AIM OF THE EXERCISE –
Could you extract every line in the records below that contains the word "this", copying each such line in full?

SOURCE MATERIAL –
►
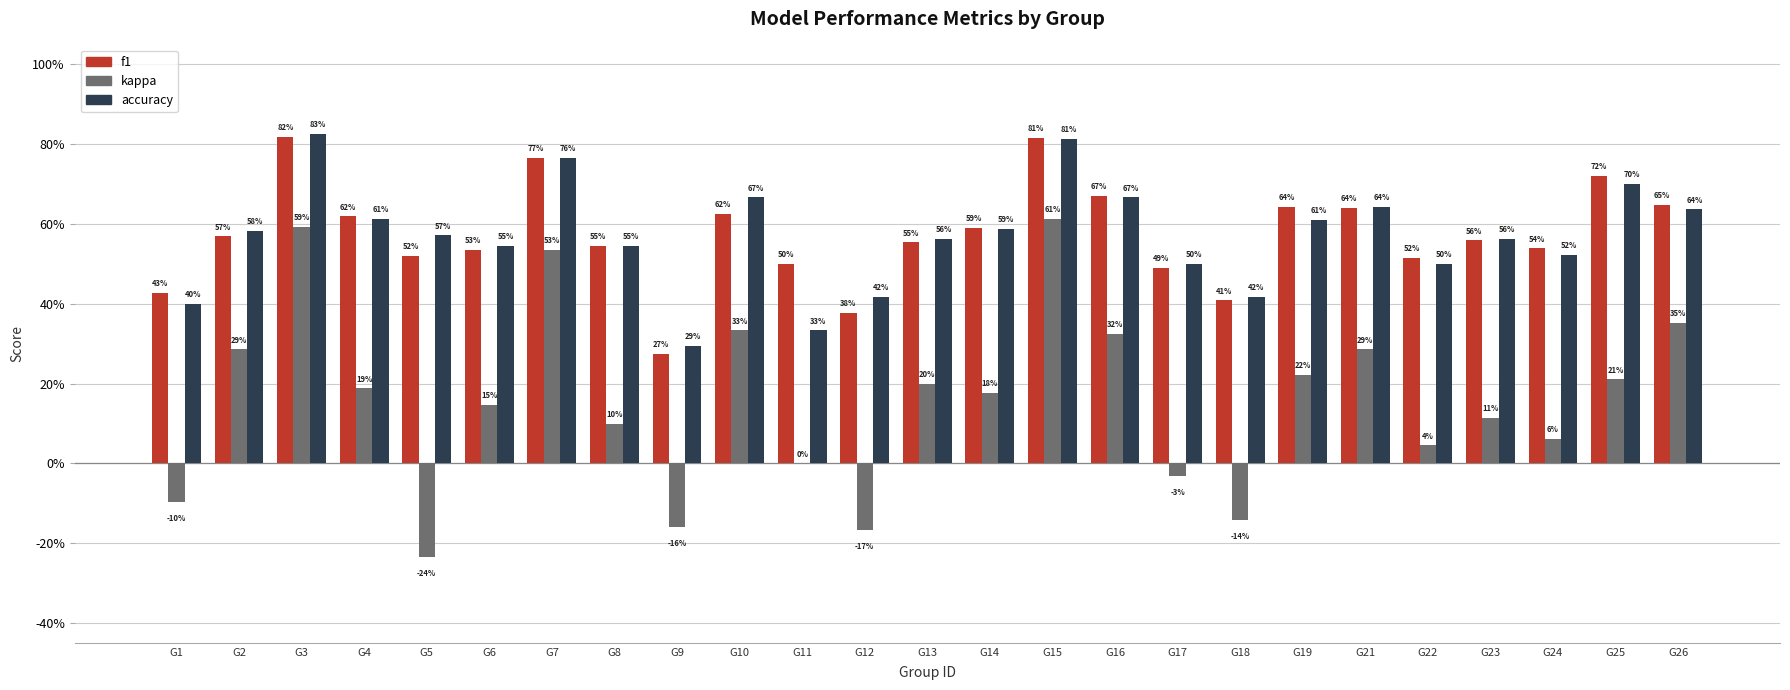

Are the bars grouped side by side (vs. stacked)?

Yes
◄
►
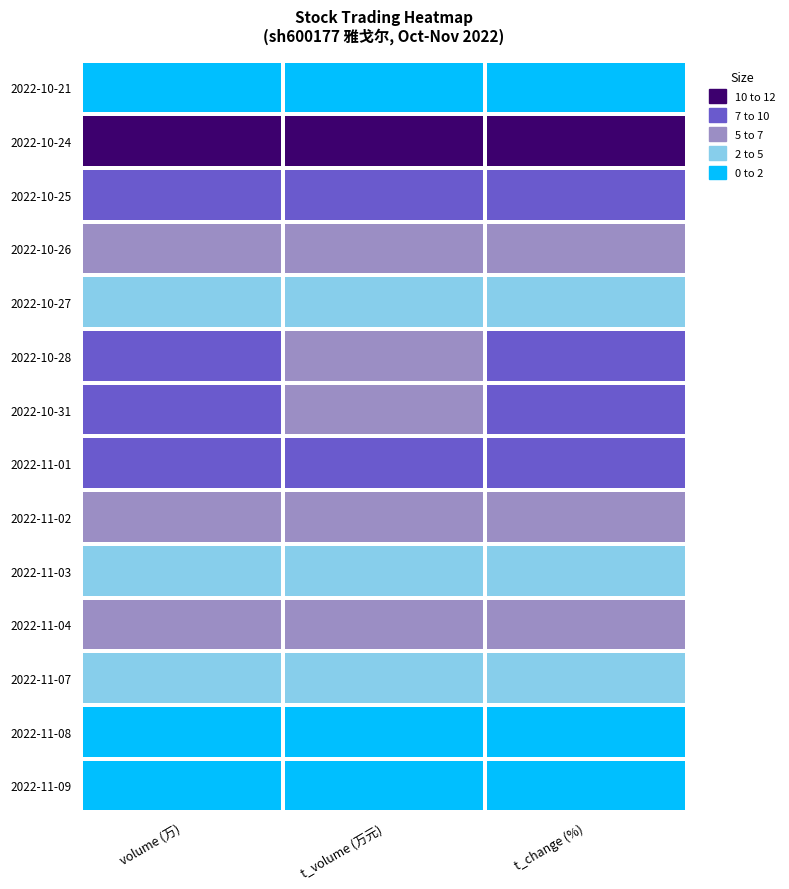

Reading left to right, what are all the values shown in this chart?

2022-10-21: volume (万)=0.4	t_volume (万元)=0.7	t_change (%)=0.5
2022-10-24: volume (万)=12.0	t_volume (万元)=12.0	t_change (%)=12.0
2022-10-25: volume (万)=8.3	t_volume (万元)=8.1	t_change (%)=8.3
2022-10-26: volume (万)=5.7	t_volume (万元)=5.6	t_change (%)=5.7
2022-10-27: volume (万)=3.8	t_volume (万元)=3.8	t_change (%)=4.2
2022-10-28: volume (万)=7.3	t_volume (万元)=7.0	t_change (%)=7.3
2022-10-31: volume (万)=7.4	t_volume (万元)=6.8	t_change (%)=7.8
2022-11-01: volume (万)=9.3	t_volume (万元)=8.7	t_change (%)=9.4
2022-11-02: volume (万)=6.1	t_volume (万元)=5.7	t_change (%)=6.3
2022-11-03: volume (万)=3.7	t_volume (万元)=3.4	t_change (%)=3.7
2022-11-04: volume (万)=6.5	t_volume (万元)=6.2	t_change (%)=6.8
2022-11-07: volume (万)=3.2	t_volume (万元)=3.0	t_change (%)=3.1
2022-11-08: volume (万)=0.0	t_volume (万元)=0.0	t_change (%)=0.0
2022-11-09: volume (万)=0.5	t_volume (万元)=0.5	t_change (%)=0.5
◄
REPLY –
Reading left to right, what are all the values shown in this chart?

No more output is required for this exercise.